Albright: F. & Blakeneys
He closed the journal and put it down. What these fragments meant, exactly, Logan did not know—but it appeared that Jessup had been focusing on him, and on the Feverbridges, almost as much as on the degenerate Blakeneys. He wasn’t sure, but it seemed that his explanations of why he’d been visiting the old fire station had not completely satisfied his old friend.
Jeremy, I don’t know how to tell you this—how to ask you this. I think we should talk now.
Jessup had discovered something. That was why he did not bring his notebook with him the night before. He wasn’t planning to meet in order to interrogate Logan further, but to tell him something.
He let his eyes continue roaming over the desk as he tried to parse this sudden and surprising development. Now his eyes stopped on the screen of the computer. It showed two browser windows, each containing what appeared to be a scholarly paper. To his astonishment, Logan saw that the papers were written by Chase Feverbridge.
Eyes not moving from the screen, he sat down at the desk and began to read. Both articles, it seemed, had appeared in less-than-reputable publications: perhaps the best, or only, scientific organs in which Feverbridge could lately get his work disseminated.
He read through both from beginning to end. The first article, actually more of an extract than a full-blown paper, had been published late the previous year and discussed how Feverbridge planned to demonstrate, through conclusive proof, that elements in the moon’s atmosphere were the direct cause of the “lunar effect.” The second—and last, having been published this last February—dealt with transformational biology and regrowth: the macrophages that permitted a salamander to regrow a lost limb; the “imaginal discs” that allowed a caterpillar to transform into a butterfly, even once enzymes had dissolved many of its tissues. The article concluded with speculation about potential ways in which animal DNA could be used to influence, if not directly modify, human DNA and its genetic code—and how such changes could perhaps be precipitated in the laboratory.
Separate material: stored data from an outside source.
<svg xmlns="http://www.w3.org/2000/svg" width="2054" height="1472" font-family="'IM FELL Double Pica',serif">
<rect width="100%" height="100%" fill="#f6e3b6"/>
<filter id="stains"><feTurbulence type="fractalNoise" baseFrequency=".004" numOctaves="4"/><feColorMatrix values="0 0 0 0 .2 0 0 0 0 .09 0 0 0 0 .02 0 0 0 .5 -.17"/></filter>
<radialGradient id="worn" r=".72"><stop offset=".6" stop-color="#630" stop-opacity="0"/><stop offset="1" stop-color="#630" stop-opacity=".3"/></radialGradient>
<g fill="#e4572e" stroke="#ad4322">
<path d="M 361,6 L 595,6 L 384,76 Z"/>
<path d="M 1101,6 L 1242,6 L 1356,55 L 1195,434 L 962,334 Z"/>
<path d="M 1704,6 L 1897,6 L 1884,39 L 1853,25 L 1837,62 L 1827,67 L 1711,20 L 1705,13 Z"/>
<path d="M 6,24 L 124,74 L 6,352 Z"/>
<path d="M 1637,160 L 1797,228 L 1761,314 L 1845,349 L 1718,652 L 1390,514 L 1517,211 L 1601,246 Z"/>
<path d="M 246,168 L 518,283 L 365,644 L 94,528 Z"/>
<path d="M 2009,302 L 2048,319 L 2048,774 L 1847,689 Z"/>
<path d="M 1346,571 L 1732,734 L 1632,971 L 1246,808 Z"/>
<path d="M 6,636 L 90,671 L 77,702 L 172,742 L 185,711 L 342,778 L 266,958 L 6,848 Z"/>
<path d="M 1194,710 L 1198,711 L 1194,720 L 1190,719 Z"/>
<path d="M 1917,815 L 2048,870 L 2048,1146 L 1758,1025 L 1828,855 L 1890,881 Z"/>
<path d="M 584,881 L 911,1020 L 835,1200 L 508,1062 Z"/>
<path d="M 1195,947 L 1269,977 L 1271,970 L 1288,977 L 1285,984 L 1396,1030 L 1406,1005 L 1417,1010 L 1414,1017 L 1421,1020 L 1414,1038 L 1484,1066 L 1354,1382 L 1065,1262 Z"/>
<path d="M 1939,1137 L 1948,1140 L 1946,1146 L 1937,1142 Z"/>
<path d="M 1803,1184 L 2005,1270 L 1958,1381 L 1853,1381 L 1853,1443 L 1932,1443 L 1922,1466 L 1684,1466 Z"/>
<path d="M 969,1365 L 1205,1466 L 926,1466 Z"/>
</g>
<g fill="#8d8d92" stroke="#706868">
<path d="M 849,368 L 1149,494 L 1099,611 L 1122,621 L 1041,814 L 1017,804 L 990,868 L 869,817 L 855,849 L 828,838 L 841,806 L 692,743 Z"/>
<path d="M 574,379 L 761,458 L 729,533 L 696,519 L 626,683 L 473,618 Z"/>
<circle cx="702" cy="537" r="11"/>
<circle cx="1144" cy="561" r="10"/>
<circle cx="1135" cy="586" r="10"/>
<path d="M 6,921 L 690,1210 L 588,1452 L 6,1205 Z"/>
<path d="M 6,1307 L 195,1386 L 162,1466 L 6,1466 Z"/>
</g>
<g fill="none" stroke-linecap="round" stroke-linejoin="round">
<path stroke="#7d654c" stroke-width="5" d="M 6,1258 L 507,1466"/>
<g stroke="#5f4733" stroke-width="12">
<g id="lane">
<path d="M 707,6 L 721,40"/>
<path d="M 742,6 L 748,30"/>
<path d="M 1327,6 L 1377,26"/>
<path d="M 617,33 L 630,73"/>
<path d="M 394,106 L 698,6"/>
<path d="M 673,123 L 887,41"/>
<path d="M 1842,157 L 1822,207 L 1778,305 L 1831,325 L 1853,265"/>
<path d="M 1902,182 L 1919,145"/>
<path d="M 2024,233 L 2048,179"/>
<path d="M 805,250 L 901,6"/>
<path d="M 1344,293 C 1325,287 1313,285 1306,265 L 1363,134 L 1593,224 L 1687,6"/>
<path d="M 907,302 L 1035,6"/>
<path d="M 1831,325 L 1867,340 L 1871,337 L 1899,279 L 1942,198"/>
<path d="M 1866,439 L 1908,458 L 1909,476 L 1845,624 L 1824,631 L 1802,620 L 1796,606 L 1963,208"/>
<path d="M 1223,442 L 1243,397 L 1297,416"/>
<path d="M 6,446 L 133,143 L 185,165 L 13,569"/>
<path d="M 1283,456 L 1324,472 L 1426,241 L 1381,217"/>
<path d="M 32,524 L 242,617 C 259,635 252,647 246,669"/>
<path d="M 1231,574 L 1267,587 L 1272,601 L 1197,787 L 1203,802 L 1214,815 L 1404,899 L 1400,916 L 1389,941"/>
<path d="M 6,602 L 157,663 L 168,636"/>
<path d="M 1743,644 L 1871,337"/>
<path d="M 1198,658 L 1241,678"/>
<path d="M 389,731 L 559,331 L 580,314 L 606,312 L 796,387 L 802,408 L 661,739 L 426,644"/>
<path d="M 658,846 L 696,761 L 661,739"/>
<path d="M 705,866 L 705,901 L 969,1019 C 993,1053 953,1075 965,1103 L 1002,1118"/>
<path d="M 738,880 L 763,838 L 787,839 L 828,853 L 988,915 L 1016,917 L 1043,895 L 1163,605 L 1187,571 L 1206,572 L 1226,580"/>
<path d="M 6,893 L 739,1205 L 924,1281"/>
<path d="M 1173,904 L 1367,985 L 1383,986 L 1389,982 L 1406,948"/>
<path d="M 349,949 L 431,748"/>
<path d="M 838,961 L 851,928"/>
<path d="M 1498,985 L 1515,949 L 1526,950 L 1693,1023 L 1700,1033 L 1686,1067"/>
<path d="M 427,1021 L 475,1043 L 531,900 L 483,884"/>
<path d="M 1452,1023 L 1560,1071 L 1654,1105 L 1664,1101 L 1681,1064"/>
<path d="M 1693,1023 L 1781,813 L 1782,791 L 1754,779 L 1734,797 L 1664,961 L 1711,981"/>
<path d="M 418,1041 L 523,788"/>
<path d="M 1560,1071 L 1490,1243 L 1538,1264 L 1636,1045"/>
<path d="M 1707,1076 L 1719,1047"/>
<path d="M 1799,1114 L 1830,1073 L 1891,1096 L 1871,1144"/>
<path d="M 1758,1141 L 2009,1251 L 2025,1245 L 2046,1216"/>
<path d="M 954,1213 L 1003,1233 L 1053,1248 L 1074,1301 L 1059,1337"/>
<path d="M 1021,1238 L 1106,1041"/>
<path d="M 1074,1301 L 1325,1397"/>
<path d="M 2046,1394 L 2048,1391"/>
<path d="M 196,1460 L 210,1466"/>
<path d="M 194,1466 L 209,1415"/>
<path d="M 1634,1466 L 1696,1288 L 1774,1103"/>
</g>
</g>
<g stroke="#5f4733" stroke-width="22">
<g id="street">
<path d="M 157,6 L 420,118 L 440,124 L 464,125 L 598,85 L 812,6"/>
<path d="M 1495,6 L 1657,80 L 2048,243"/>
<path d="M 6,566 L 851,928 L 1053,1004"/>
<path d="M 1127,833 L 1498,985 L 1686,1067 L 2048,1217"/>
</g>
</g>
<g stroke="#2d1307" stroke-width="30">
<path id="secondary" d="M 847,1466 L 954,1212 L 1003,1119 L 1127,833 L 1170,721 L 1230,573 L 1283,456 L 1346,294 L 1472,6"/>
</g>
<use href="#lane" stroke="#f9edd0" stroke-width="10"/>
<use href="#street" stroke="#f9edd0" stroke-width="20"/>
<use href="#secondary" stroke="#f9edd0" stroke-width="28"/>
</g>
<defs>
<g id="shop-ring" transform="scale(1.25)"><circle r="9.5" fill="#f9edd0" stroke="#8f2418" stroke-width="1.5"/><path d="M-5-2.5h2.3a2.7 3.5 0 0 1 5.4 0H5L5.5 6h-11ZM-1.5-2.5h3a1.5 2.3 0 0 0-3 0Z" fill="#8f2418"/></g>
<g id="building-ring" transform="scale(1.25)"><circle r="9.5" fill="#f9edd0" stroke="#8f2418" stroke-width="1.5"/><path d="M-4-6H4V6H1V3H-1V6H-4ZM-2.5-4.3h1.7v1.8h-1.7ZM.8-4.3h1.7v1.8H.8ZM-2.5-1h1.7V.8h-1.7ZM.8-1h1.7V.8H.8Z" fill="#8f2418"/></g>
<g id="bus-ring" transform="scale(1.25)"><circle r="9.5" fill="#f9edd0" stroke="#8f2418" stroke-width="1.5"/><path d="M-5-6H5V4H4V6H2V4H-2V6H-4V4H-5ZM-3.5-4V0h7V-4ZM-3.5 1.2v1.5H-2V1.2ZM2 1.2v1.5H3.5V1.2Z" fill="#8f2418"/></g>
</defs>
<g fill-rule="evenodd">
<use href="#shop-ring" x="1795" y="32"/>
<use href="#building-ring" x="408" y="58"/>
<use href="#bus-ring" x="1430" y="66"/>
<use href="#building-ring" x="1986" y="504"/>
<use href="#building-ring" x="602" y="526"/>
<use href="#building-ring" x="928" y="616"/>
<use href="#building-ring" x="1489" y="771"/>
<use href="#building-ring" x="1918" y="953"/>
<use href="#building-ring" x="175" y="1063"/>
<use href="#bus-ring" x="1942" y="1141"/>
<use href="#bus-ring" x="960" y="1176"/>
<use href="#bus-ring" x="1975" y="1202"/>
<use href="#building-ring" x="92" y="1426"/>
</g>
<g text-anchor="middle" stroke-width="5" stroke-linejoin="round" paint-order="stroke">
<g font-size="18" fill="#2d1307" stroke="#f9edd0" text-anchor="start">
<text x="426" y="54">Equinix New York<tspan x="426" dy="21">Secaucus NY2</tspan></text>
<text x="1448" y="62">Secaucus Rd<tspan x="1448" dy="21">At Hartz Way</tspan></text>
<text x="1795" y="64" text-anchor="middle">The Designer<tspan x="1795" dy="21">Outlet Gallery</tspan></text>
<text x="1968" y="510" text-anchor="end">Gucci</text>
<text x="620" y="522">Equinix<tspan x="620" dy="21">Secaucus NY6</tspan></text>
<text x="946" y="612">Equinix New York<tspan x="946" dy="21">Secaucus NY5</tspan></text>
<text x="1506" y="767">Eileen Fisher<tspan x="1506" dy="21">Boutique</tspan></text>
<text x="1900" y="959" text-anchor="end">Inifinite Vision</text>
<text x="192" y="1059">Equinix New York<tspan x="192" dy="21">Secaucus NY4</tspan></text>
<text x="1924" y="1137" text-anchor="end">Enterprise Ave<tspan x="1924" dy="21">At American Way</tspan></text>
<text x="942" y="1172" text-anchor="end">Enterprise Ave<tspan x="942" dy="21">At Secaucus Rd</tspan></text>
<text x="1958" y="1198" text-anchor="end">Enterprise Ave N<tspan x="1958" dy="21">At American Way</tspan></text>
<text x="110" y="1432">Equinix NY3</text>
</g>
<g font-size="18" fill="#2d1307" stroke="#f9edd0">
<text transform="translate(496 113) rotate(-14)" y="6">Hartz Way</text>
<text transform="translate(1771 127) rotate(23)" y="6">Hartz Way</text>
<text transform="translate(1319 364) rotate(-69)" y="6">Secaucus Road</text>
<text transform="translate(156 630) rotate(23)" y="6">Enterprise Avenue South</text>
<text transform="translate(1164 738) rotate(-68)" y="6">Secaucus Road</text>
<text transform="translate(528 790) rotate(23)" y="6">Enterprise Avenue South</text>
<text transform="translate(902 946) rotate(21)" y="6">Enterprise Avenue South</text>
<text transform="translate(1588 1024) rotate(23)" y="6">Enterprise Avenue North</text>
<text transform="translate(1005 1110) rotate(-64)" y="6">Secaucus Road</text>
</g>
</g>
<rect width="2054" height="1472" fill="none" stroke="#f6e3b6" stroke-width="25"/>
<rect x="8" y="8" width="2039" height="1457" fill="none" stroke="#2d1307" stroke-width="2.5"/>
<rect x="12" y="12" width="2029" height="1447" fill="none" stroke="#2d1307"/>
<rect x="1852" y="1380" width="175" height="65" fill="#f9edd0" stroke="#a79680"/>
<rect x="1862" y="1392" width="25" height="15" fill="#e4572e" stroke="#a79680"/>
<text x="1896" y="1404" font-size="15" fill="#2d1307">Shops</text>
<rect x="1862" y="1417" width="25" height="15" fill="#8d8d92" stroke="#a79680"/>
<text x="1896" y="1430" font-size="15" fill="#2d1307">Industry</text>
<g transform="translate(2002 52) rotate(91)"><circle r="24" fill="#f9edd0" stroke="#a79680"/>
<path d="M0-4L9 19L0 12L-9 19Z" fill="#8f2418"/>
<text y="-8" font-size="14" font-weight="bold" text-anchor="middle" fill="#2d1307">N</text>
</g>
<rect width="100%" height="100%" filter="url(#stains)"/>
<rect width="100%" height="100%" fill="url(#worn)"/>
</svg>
Logan sat back in the chair. No wonder Laura Feverbridge had spoken of her father being the object of withering scorn. The first article reflected in vague terms Feverbridge’s recent experiments with the quality and duplication of moonlight and its influence on behavior, which he’d seen firsthand, but the second—with its talk of bizarre transformational effects—was no doubt what had really made him an object of ridicule. Perhaps coming under severe academic fire had forced him to reconsider such radical speculation and—in the wake of his aborted suicide and apparent death, which in a sense gave him a new lease on life—Feverbridge had scaled back the nature of his experiments and concentrated on proving the argument made in his first paper.
One thing was clear: Jessup had been on a journey of discovery that Logan himself should, if he was honest with himself, already have made. With his eidetic memory, he recalled Laura Feverbridge’s words: And then, he published those last two articles…but he did it prematurely, submitted without my knowledge, promising much in the text but without the necessary scientific underpinnings and relevant data. I guess he was lashing out at his detractors, trying to prove his point. The result was precisely the opposite he’d hoped for—he was subjected to academic ridicule even more severe. It was then that he…tried to kill himself.